La décision de la DGS était motivée par une interprétation réglementaire (l’Avastin n’a pas d’indication pour la DMLA dans le cadre de son autorisation de mise sur le marché, AMM), mais elle avait suscité les protestations de plusieurs services hospitaliers d’ophtalmologie : ces derniers, notamment celui du groupe hospitalier Cochin-Hôtel-Dieu, à Paris, et celui des Hospices civils de Lyon, avaient traité depuis des années leurs patients en utilisant l’Avastin plutôt que le Lucentis. D’après leur expérience, les deux produits étaient également efficaces et aussi bien tolérés l’un que l’autre.

Depuis, l’étude Gefal, menée par le CHU de Lyon et dirigée par le professeur Laurent Kodjikian, a confirmé que les deux traitements étaient équivalents (ce que démontraient déjà deux autres essais, CATT aux États-Unis et IVAN en Grande-Bretagne). À l’automne 2012, le gouvernement semblait avoir enfin pris la mesure du problème : Marisol Touraine, ministre de la santé, s’apprêtait à remédier à ce gâchis grâce à une modification législative figurant dans le projet de loi de financement de la Sécurité sociale pour 2013. Il s’agissait, schématiquement, de contourner l’absence d’indication dans l’AMM par une « RTU », ou recommandation temporaire d’utilisation, qui aurait permis de continuer à utiliser l’Avastin pour la DMLA.

Mais le décret qui aurait dû mettre en œuvre cette mesure n’est toujours pas passé. Le directeur général de la santé, le professeur Vallet, a indiqué à Gérard Bapt qu’« une méta-analyse réalisée par l’ANSM (Agence nationale de sécurité du médicament) montre que les données actuellement publiées (…) ne permettent pas, dans l’immédiat, d’envisager favorablement l’emploi d’Avastin en hors AMM ». Cette position s’oppose pourtant aux conclusions de la littérature scientifique qui montre que l’Avastin n’entraîne pas plus de risques que le Lucentis et présente la même efficacité.

Gérard Bapt estime que le problème n’est plus seulement médico-scientifique mais relève d’une entente entre les deux laboratoires producteurs, Novartis et Roche. Ces deux laboratoires bâlois ont une longue histoire commune et des liens financiers.

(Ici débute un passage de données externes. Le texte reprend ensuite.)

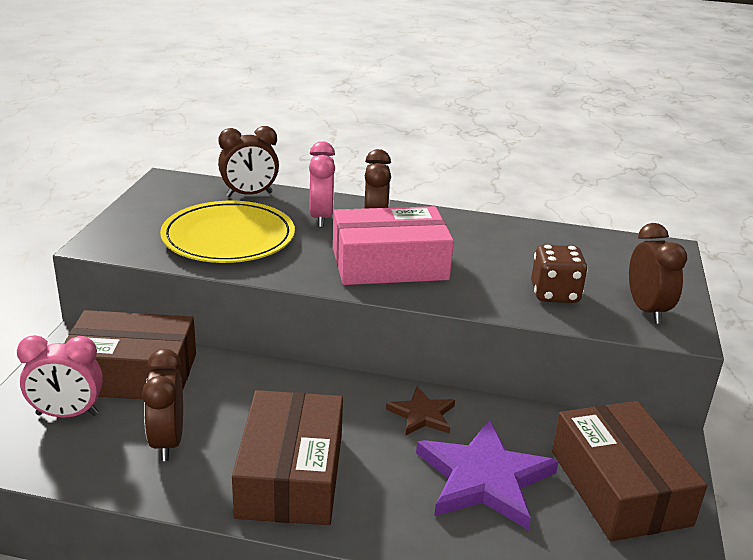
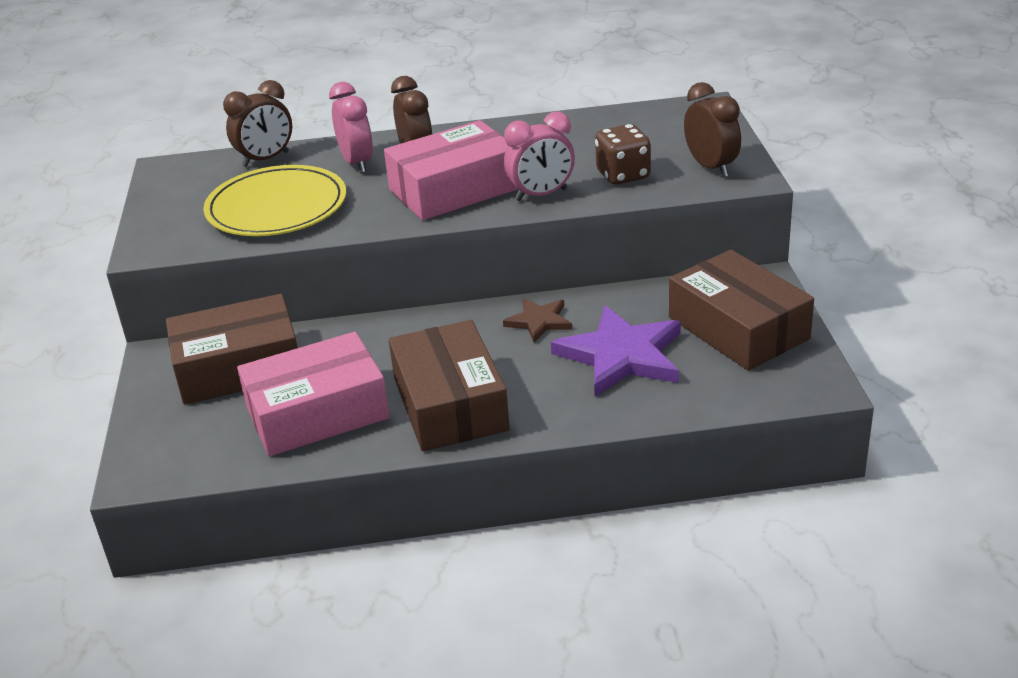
camera: 15 degrees left, 5 degrees up
pink clock [17,335,103,418] -> pink clock moved to [504,111,575,201]
brown clock [142,349,183,461] -> pink box [237,332,390,456]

L’autorité italienne de la concurrence, qui enquête depuis février 2013, estime qu’une entente illicite existe : « Les preuves accumulées montrent que depuis 2011, Roche et Novartis se sont entendus pour créer une différenciation artificielle entre produits et prétendre qu’Avastin est plus dangereux que Lucentis en vue d’influencer les prescriptions et les services de santé », affirme l’autorité italienne. Elle vient d’infliger aux deux laboratoires des amendes de 182,5 millions d’euros pour « entente illicite ».

L’autorité italienne considère que « les deux groupes ont conclu un accord illicite pour empêcher l’utilisation d’un médicament très bon marché, l’Avastin, qui traite la maladie de la vue la plus répandue parmi les personnes âgées ainsi que d’autres sérieux problèmes oculaires », afin de favoriser la prescription d’un produit beaucoup plus coûteux, le Lucentis. Cette entente aurait coûté 45 millions d’euros au système de santé italien en 2012.

Gérard Bapt demande que la Commission européenne mène une enquête pour « entrave à la concurrence ». Il a également appelé l’Autorité française de la concurrence à se saisir de l’affaire « afin de rendre un avis sur les pratiques potentiellement anticoncurrentielles des laboratoires Novartis et Roche ».